Reprodução do artigo publicado na coluna “Menu Político”, caderno “People”, do O POVO (4/5/2014)

Ilustração: Carlus

Ilustração: Carlus

Por que os Estados Unidos não celebram o Primeiro de Maio
Plínio Bortolotti

Em uma época em que o 1º de Maio virou festa, quando sorteios de brindes e discurso de políticos tomam o protagonismo dos trabalhadores nos palanques dos sindicatos, talvez seja interessante resgatar a história que deu origem à data.

No início da Revolução Industrial (século XIX), não havia limite para as horas trabalhadas, em fábricas ou minas. A jornada de trabalho podia chegar a 16 horas diárias, sem poupar as crianças.

Em 1819, sob intensa mobilização, o movimento operário inglês consegue um pequeno avanço: restringir o trabalho de jovens entre 9 anos e 16 anos a “apenas” 12 horas diárias. Os industriais revoltaram-se, exigindo que crianças trabalhasse pelo menos dez horas por dia, caso contrário, segundo eles, as indústrias faliriam.

Nos Estados Unidos, a situação era similar à da Europa, com jornadas intermináveis, sob as mais abjetas condições de trabalho. Em congresso de 1884, a recém-fundada Federação Americana do Trabalho (AFL, pela sigla em inglês) estabelece o 1º de maio de 1886 como data para uma greve geral.

O dia chega e a consigna vai para as ruas: “A partir de hoje, nenhum operário deve trabalhar mais de oito horas por dia. Oito horas de trabalho! Oito horas de repouso! Oito horas de educação!”

Chicago, a vanguarda do capitalismo americano, é a cidade mais mobilizada, sob a liderança do movimento anarquista. A cidade fica paralisada. Nas escaramuças, seis operários foram mortos pela polícia, dezenas estavam feridos e centenas presos.

Na mesma praça onde os trabalhadores foram mortos, realiza-se uma grande manifestação. Uma bomba explode no meio da multidão, deixando feridos e mortos. Policiais começam a atirar: avalia-se que dezenas de pessoas, inclusive crianças, foram mortas pelas armas de fogo, mas nunca se chegou a um número oficial.

Acusados de terem jogado a bomba são detidos sete líderes operários: August Spies, Michel Schwab (editores de jornais operários em língua alemã), Sam Fielden, Oscar Neeb, Adolph fischer, Louis Ling e George Engel. O julgamento começa no dia 21 de junho de 1886 e transcorre rapidamente.

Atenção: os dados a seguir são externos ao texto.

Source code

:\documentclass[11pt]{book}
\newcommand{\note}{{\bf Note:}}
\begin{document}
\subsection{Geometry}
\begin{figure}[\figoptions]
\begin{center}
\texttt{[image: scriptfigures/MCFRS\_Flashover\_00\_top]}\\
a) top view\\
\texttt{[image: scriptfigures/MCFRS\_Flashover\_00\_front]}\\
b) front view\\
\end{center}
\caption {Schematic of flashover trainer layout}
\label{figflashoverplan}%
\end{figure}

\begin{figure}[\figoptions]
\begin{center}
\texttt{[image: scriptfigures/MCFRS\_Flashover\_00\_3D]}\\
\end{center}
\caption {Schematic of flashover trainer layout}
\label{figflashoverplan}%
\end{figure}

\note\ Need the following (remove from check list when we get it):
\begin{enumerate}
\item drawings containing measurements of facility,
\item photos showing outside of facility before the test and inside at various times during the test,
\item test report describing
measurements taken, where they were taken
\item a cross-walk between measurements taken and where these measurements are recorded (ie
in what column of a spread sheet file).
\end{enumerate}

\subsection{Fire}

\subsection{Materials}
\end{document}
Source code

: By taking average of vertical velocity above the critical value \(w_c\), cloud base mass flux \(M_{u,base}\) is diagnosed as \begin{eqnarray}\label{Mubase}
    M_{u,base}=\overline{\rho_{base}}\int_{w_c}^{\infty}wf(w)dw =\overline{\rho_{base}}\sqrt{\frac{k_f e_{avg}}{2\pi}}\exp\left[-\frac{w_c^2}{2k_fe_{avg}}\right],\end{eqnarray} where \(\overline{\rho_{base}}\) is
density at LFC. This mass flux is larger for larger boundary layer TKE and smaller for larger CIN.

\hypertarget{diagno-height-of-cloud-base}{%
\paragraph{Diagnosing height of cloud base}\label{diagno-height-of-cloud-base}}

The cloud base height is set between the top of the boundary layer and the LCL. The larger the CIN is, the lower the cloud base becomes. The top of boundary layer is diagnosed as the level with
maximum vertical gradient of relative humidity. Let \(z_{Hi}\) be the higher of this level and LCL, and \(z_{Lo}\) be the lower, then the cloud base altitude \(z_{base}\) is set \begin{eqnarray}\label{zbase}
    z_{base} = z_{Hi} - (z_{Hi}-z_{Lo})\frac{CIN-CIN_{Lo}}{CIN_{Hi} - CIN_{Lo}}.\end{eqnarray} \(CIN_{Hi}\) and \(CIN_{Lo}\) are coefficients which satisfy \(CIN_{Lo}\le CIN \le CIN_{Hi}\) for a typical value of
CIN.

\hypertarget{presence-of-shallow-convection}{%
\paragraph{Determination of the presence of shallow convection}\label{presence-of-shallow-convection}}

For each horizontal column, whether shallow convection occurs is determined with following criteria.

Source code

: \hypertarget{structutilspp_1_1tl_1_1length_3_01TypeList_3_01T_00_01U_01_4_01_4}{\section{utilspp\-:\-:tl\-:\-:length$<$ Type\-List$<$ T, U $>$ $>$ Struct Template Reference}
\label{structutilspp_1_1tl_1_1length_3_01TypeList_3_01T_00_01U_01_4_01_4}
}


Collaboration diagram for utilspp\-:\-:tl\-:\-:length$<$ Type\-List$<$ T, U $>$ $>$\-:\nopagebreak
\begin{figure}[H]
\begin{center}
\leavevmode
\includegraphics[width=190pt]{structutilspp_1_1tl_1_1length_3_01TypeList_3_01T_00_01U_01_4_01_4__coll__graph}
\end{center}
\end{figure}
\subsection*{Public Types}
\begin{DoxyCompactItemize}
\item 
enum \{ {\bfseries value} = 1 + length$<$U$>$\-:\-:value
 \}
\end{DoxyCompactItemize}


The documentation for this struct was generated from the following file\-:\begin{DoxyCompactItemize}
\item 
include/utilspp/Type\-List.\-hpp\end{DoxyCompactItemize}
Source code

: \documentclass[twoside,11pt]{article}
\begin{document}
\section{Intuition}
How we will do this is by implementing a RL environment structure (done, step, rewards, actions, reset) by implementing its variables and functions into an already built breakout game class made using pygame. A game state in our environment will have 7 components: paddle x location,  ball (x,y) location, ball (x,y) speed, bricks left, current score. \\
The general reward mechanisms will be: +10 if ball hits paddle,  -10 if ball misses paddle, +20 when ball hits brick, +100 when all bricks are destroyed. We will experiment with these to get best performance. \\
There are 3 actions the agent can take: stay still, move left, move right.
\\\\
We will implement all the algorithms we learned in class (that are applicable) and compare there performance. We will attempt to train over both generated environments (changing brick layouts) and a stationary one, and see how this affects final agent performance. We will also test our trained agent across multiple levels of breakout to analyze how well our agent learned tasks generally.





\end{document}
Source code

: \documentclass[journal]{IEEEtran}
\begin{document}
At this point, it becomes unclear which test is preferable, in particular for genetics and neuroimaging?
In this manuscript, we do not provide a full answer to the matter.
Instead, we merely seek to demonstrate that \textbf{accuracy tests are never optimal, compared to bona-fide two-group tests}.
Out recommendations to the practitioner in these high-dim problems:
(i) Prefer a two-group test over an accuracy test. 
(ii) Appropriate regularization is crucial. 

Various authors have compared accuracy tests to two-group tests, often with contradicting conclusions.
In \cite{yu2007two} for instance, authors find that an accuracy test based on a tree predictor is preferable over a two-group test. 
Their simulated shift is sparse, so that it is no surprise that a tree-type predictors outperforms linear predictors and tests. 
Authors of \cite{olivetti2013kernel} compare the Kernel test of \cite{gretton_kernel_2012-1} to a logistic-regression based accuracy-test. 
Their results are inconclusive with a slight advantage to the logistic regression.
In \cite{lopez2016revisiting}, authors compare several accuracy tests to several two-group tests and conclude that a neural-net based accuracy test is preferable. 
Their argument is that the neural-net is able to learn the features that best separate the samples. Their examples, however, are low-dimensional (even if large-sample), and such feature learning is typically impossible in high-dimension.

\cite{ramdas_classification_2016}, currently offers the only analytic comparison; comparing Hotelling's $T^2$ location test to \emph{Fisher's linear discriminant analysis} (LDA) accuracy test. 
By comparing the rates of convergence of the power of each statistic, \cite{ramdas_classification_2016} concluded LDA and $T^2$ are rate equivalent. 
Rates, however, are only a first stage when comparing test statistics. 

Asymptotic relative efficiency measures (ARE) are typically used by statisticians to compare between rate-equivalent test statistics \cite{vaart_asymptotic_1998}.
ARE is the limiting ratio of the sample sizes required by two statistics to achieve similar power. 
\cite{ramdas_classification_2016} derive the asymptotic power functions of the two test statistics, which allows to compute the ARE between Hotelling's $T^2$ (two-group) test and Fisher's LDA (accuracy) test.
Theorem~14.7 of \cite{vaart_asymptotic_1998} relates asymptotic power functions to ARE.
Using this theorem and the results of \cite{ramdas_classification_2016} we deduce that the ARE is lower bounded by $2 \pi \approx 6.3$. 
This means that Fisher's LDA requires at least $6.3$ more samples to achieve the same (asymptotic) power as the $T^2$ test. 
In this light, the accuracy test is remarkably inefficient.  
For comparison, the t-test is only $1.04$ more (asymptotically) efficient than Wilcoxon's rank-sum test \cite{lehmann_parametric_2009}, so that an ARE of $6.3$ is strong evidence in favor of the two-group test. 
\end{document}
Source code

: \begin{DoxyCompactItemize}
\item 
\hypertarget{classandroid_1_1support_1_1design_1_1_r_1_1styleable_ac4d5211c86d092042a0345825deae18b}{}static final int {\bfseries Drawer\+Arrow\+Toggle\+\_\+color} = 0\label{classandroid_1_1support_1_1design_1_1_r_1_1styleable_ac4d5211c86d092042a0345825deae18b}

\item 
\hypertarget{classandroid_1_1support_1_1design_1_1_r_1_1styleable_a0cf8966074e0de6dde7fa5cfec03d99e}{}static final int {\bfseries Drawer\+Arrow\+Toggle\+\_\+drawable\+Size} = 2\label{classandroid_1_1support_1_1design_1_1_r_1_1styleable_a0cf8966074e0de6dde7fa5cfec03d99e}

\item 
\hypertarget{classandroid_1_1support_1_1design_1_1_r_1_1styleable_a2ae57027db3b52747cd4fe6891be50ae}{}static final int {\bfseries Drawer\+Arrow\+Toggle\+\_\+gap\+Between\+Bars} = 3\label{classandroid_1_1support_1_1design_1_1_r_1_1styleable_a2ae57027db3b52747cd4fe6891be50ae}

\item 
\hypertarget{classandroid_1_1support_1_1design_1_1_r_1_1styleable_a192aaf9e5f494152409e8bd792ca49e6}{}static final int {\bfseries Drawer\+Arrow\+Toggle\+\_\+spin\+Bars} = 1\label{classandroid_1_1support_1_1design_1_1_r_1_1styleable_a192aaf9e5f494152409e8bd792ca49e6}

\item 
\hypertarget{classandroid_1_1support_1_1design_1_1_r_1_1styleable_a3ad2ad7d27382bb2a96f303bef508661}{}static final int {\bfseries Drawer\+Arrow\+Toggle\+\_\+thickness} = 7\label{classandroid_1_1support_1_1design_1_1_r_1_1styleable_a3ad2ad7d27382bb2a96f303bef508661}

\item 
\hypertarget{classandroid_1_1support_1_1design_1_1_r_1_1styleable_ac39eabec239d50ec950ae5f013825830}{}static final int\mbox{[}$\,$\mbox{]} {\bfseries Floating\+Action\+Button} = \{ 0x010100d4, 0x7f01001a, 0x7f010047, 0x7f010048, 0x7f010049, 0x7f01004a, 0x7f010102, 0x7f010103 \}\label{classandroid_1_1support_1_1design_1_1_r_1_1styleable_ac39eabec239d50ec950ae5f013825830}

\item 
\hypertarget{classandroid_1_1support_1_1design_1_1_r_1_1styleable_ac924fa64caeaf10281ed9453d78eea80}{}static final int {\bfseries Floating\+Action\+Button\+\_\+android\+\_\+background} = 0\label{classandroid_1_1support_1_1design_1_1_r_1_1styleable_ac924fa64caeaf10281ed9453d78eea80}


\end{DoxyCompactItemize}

Menos de quatro meses depois, a sentença é lida: Parsons, Engel, Fischer, Lingg e Spies são condenados à morte; Fielden e Schwab, à prisão perpétua e Neeb a 15 anos de cárcere. Um mês após, a sentença de morte é executada por enforcamento; Lingg não vai ao patíbulo, pois havia se suicidado na prisão.

Seis anos depois desses assassinatos sob os auspícios da Justiça, o governador de Illinois anula a sentença e liberta os três sobreviventes, acusando o juiz, os jurados e as testemunha de acusação de infâmia.

A Segunda Internacional, em seu congresso de 1889, estabelece o Primeiro de Maio como Dia Internacional dos Trabalhadores, para lembrar a luta pela jornada de oitos horas de trabalho e os “mártires de Chicago”. Os Estados Unidos, porém, nunca reconheceram a data como o Dia do Trabalhador, fazendo seu Labor Day na primeira segunda-feira de setembro.

NOTAS

Chicago
Nas semanas que antecederam o 1º de maio de 1886, o jornal Chicago Times fazia campanha contra o movimento grevista, com textos assim: “A prisão e o trabalho forçado são a única solução possível para a questão social”, e incentivando a violência: “O único jeito de curar os trabalhadores do orgulho é reduzi-los a máquinas humanas, o melhor alimento que os grevista podem ter é chumbo”.

Industriais
Nem todos os industriais eram contra as oito horas de trabalho diárias. Um deles, o britânico Robert Owen (1771-1858), dono de fábricas, que tornou-se socialista, escreveu um livro chamado Catecismo, no qual expõe sua defesa para a jornada reduzida. Entre elas, defende que “com boa organização” oitos horas de trabalho seriam suficientes para “criar superabundância e riquezas para todos”.

Livro
As informações da coluna foram compiladas do livro 1º de Maio – Cem anos de luta: 1886-1986, de José Luiz Del Roio.